## Source records:
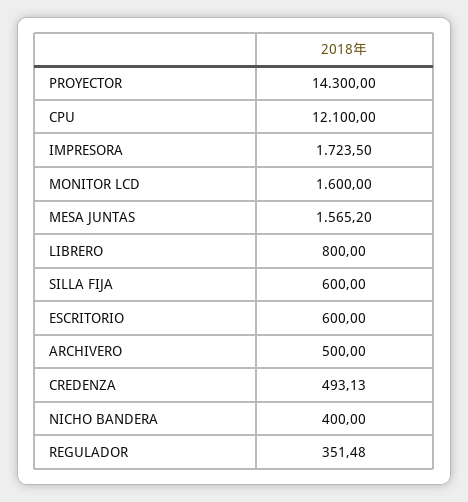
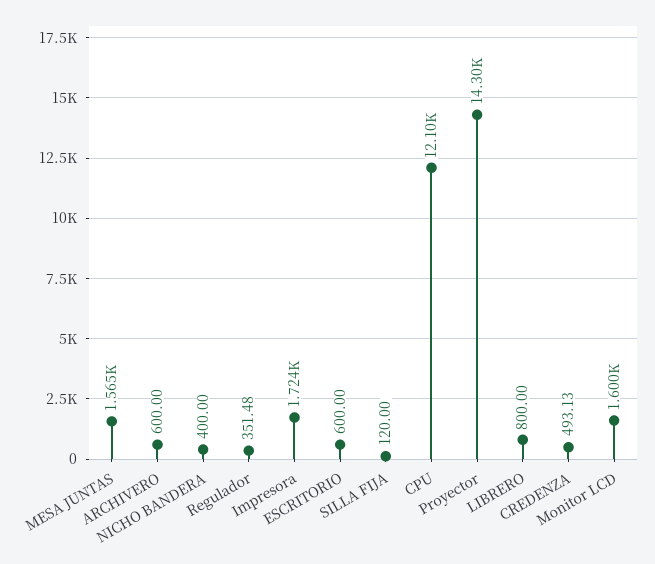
SILLA FIJA: 600 -> 120
ARCHIVERO: 500 -> 600

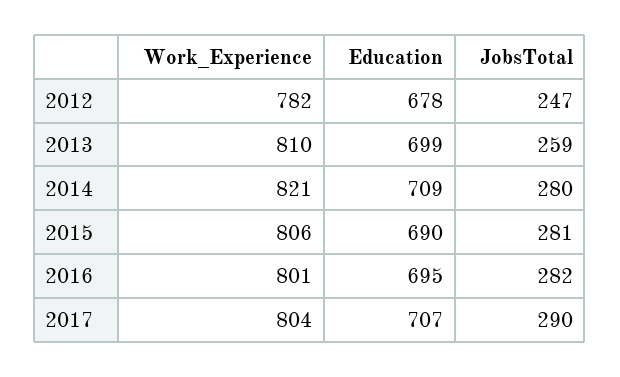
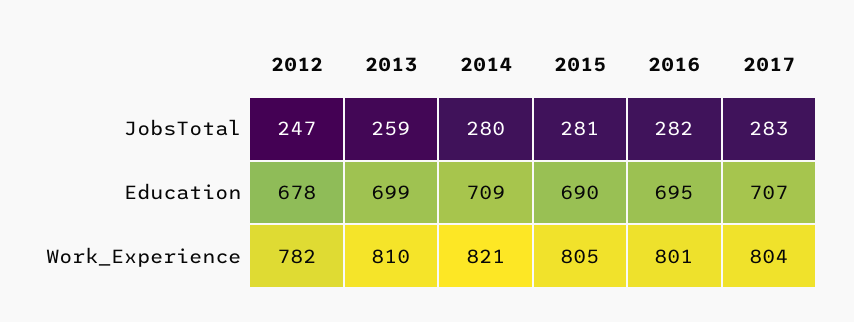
Work_Experience, 2015: 806 -> 805
JobsTotal, 2017: 290 -> 283

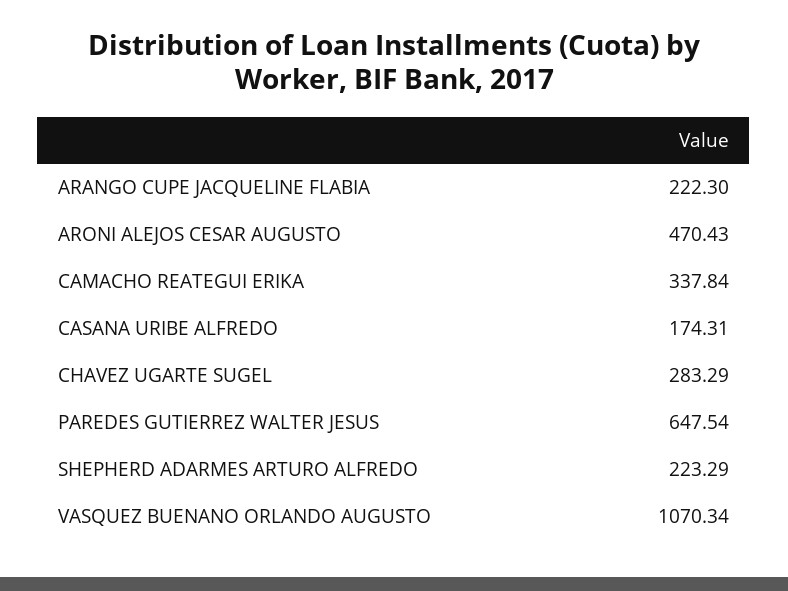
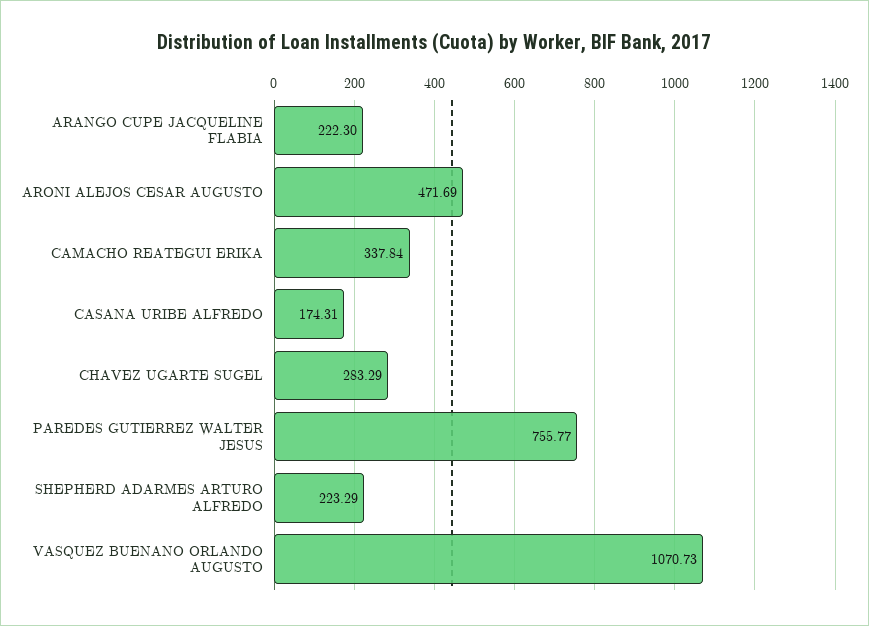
ARONI ALEJOS CESAR AUGUSTO: 470.43 -> 471.69
PAREDES GUTIERREZ WALTER JESUS: 647.54 -> 755.77
VASQUEZ BUENANO ORLANDO AUGUSTO: 1070.34 -> 1070.73

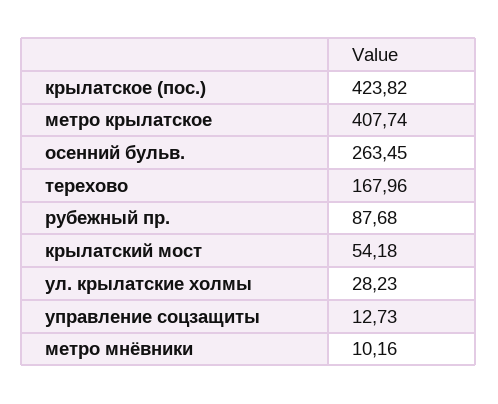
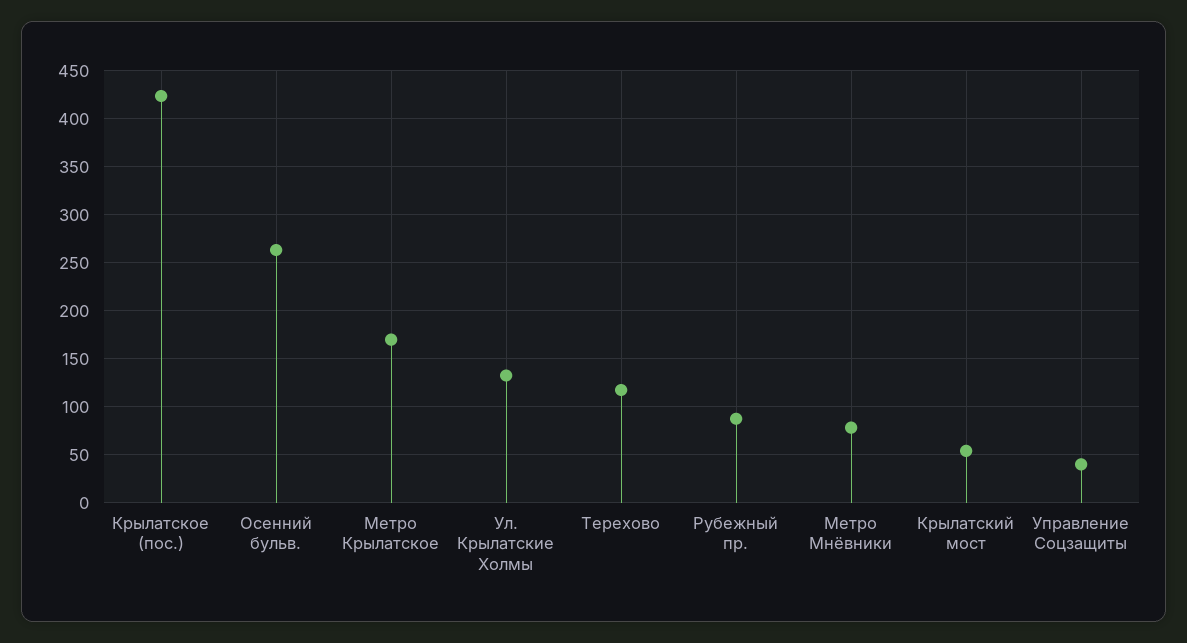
метро крылатское: 407.74 -> 170
терехово: 167.96 -> 120
ул. крылатские холмы: 28.23 -> 130
управление соцзащиты: 12.73 -> 40
метро мнёвники: 10.16 -> 80

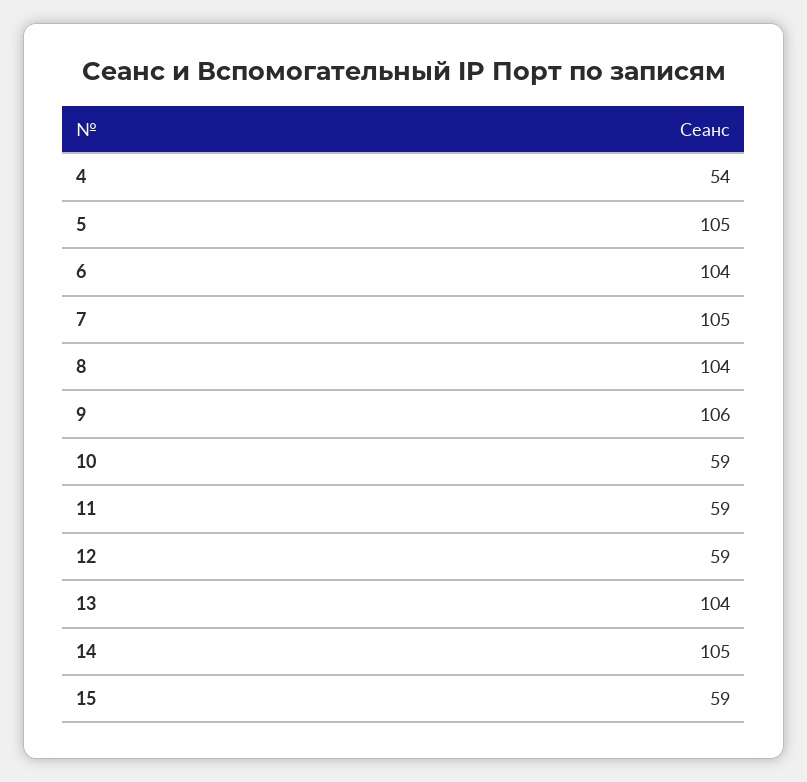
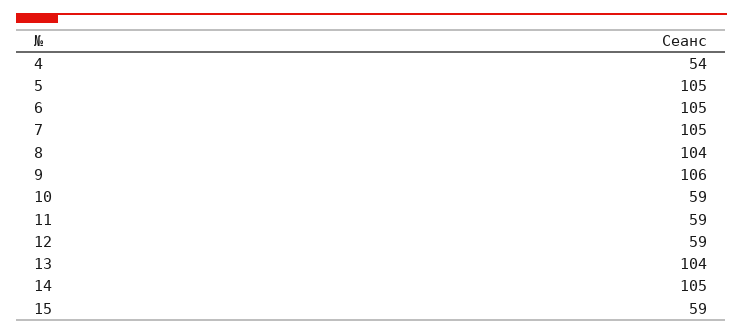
6: 104 -> 105

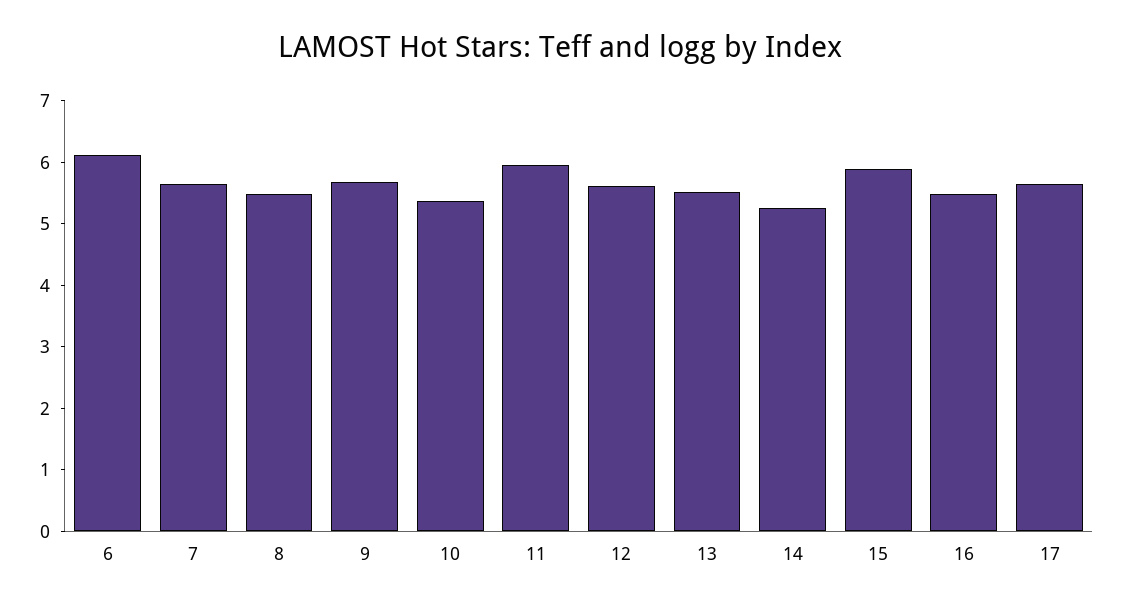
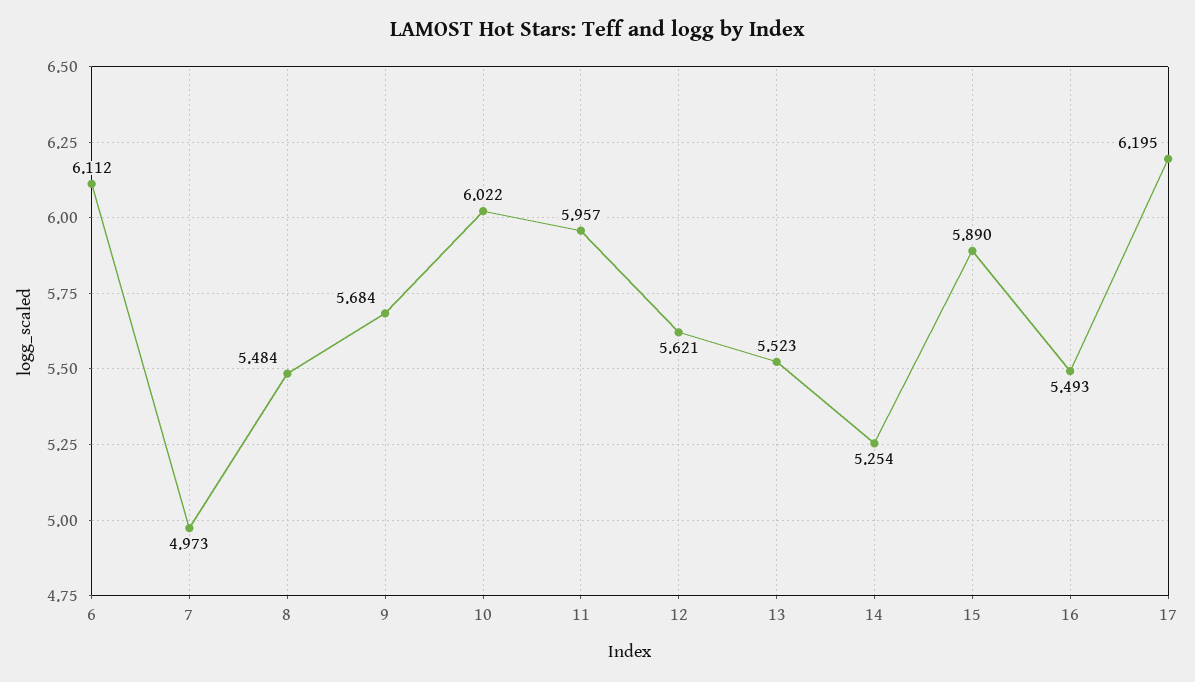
7: 5.6 -> 4.973
10: 5.4 -> 6.022
17: 5.6 -> 6.195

## Goal of the exercise:
From the opening line of the listing above through the line bearing "метро крылатское: 407.74 -> 170", repeat each line exactly. Drop every picture.

## Answer box:
SILLA FIJA: 600 -> 120
ARCHIVERO: 500 -> 600

Work_Experience, 2015: 806 -> 805
JobsTotal, 2017: 290 -> 283

ARONI ALEJOS CESAR AUGUSTO: 470.43 -> 471.69
PAREDES GUTIERREZ WALTER JESUS: 647.54 -> 755.77
VASQUEZ BUENANO ORLANDO AUGUSTO: 1070.34 -> 1070.73

метро крылатское: 407.74 -> 170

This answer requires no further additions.